Even if I didn’t have a little boy who was recently diagnosed with a Mild Intellectual Disability, on top of Attention Deficit Hyperactivity Disorder, I would be taking the time to write this blog.
Think of the last person you came into contact with – in the store, on the bus – who seemed to be lost in his (or her) own world, perhaps he (or she) was stimming in some way – fidgety; finger-picking; humming; rocking back and forth – or possibly, they were doing nothing. Seemingly unreachable. Mute. Non-verbal. I can assure you, from the vantage of 10 years watching my son – who wasn’t supposed to survive his infancy and who to this day functions a year or two behind his same-age peers - that the person you are dismissing as a “retard,” a ”vegetable,” understands every word you say. Some hide their immediate reaction better than others. But they know exactly what you said, and that it isn’t in the slightest measure complimentary.

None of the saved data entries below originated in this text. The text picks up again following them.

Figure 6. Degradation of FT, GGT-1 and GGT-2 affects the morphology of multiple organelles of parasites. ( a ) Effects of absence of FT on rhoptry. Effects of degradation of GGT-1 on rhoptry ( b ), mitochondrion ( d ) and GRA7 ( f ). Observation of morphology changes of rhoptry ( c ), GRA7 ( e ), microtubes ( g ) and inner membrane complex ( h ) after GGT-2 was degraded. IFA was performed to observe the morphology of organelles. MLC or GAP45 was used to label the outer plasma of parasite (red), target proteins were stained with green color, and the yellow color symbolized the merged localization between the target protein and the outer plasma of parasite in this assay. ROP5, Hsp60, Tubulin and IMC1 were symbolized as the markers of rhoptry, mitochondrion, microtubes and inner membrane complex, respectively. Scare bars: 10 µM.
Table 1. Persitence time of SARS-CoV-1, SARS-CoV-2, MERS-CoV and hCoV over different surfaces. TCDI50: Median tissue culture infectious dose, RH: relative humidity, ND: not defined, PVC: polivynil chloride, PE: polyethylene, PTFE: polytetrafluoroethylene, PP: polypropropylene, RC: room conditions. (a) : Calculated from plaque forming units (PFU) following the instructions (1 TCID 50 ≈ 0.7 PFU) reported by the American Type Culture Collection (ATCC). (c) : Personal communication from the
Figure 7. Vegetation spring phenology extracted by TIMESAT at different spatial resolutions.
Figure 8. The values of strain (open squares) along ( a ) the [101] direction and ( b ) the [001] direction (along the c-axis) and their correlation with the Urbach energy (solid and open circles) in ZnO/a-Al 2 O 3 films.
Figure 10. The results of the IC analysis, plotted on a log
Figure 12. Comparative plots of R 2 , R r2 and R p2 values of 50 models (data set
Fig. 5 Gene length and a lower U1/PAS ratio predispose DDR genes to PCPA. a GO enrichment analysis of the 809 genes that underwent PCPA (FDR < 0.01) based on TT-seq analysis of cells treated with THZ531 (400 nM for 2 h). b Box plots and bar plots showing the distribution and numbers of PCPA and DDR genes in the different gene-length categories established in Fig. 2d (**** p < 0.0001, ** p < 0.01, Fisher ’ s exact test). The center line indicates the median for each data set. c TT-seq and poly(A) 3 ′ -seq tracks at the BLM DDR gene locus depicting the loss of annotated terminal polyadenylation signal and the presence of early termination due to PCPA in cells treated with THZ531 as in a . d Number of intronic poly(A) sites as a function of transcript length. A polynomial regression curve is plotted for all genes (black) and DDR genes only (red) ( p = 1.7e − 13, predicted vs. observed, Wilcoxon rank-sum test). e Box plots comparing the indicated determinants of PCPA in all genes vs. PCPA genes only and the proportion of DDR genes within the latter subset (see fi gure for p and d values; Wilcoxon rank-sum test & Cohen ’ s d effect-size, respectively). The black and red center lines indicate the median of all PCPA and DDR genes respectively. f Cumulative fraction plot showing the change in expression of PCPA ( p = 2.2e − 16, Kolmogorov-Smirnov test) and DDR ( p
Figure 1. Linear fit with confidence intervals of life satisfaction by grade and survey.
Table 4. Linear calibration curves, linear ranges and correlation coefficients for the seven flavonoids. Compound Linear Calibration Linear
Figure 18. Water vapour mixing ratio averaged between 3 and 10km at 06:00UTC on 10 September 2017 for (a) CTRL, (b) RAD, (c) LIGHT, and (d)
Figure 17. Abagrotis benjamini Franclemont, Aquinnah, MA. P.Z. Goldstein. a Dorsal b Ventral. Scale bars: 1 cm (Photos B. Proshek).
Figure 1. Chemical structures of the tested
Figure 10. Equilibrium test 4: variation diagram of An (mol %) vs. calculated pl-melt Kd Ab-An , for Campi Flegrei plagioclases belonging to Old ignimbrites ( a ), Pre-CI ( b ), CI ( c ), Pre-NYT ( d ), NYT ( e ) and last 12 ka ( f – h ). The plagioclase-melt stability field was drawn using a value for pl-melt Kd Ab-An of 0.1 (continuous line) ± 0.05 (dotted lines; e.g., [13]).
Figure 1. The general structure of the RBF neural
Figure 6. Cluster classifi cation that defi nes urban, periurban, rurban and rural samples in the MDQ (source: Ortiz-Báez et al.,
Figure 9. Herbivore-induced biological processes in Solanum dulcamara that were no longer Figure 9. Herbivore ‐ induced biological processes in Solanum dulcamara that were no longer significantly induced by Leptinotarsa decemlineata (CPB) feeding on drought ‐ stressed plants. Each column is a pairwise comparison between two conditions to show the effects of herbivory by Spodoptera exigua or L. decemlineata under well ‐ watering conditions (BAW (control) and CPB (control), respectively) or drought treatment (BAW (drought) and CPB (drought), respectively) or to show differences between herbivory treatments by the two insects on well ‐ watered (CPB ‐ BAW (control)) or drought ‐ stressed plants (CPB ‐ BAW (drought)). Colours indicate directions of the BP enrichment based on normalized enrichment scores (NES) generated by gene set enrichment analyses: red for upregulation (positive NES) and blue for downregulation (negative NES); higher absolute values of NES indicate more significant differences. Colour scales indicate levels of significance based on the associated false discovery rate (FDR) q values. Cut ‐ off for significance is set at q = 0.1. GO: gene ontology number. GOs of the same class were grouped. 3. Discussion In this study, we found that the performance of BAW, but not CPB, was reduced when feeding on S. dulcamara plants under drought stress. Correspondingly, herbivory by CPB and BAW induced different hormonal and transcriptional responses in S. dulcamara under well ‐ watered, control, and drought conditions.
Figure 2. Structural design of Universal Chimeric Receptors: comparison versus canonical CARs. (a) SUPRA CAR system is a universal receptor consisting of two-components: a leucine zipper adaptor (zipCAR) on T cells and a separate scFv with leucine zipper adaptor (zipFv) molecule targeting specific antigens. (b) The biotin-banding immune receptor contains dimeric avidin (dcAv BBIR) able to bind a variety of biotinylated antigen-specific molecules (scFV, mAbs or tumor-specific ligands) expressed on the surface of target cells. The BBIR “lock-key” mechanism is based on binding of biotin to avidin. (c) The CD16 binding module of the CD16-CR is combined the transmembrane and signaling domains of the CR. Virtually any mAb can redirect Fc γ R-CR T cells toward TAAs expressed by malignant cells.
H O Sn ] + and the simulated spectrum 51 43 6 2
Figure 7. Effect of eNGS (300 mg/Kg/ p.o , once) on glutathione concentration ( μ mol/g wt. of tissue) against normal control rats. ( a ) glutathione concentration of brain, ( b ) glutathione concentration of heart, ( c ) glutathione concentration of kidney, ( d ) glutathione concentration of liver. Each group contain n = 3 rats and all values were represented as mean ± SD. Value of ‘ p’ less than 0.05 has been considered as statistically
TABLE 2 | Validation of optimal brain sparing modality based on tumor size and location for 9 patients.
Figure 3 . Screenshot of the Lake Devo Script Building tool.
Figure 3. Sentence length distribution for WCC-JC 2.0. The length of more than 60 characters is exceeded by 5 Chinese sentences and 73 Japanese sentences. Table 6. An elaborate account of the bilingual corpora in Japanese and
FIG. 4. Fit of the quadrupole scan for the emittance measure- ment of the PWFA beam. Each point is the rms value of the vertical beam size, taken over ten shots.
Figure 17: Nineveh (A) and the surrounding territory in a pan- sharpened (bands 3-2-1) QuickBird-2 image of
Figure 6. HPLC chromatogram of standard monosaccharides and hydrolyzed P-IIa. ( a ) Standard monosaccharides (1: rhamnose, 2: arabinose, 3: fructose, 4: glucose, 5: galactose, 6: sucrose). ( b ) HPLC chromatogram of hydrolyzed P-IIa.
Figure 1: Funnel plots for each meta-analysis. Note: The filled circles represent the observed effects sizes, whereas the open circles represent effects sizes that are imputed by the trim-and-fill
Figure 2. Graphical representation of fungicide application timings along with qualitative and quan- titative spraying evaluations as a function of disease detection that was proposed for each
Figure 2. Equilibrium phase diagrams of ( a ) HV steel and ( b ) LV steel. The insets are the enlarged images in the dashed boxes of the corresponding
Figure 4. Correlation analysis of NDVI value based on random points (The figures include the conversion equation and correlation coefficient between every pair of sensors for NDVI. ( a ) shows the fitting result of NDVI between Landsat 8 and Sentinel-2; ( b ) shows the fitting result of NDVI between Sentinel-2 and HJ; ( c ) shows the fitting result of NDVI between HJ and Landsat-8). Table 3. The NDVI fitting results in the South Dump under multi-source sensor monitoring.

I’ve always said that if I ever caught anyone assaulting any of my children, verbally or physically, they’d better know I can run faster angry than they can scared. That’s the Mama Bear in me. The mama who worries about her disabled boys as they inch ever closer towards adulthood. The mama who knows that even in the year 2013, her teenager with Asperger Syndrome is one ill-timed, unfiltered comment away from – at worst - being savagely beaten, or even killed. The mama who wishes that more people understood that Nancy Lanza – as indubitably misguided as her decision was to keep armed rifles and assault weapons in her home – was as much a victim of her son’s massacre as the 26 people who died at Sandy Hook Elementary School, and who maybe even deserves to be remembered as someone who I sincerely believe tried her best to avail herself and her son of what “support” was readily available to them, so that she could integrate him into the so-called “normal” world.
It’s hard-going when the odds seem stacked against you, as a parent. I’ve fought back my own sadness, albeit not always successfully, watching my 10-year-old son descend into depression and tears because, outside of the schoolyard where the other children in his grade are coaxed and wheedled into engaging with him on a social level, he has no playmates, no BFF’s, save for his twin sister and their 9-year-old cousin, who also has ADHD and a learning disability. When my teenage son has had enough of the stimming and tantrums and perserverations of his younger sibling, unfortunately the other R word comes flying out of his mouth like an untangled mess of inflamed paper streamers. And why wouldn’t he, when he sees it posted on a near-daily basis on his Facebook wall and those of his “friends,” in reference to him and his own (often pitiful) efforts to reach out and be accepted. To borrow and flip around a lyric from Whitney Houston: It ain’t right, so why is it still okay?
We absolutely must find better words, or better yet, not use negative, demeaning language at all when speaking about other people, regardless of their (dis)abilities.
Courtesy, respect, dignity. These are good, strong words. Nourishing and important. Why not choose to live by them instead? Not just today, but every day.